Living in Chile is one of the best things I have done in my life. One of the great things about it is being able to experience new things, like food. Nowadays I am more or less used to the diet, but I still find that I have some run-ins with some challenges when it comes to cooking chilean style.

For me, cooking here in Chile is an adventure every time. I have to look up a recipe, convert the measurements into metric units, translate all of the ingredients, and then see if they have what I need in the supermarket, or if I can afford it. (Some things that are super common in the US are not here, therefore: pricey!!) The way I was raised, we pretty much cooked with most of our ingredients coming out of cans. Canned corn, chili, sauce, etc. Here, I don’t think I have ever seen a can opener. Things are made from scratch on a regular basis.

Fresh food and vegetables...all the time? Crazy thought, huh?
Fresh food and vegetables…all the time? Crazy thought, huh?

Alright, I can handle that. I’ve cooked from scratch from time to time. The problem is that every time I think of something I really want to make, it is a project. Between finding a recipe that makes everything from scratch, translation, shopping, preparation, and the fact that I usually have to cook for 6 people or more…I am not the one who ends up cooking very often.

It’s a bummer for me because when I was living in the US, I cooked all of my meals. Granted, most of them came from packages and the freezer, but at least I felt like I was doing something. Cooking every single thing from scratch has been hard for a freshly graduated college kid that lived off of frozen pizza and packaged dinners, but I am growing more accustomed to it every day. As I practice and people gain confidence in my cooking, I am progressively allowed into the kitchen more often to experiment. The AllRecipes website has been my best friend. They magically convert the measurements for you into metric and calculate the recipe for however many servings you need.

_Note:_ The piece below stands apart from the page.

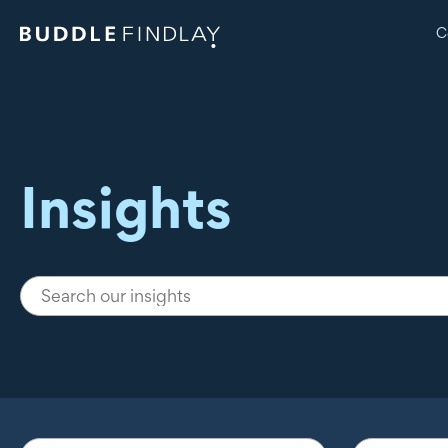
C
Insights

Recently, I have had quite a few trials in cooking, and they have inspired me. I have decided to do a series on the Chilean food culture. There are a lot of major differences from most Latin American countries in what is consumed, and even in how things are prepared. They also have some pretty interesting products and snacks that deserve a little spotlight. I will be going over culture, vocabulary, recipes, the whole nine yards.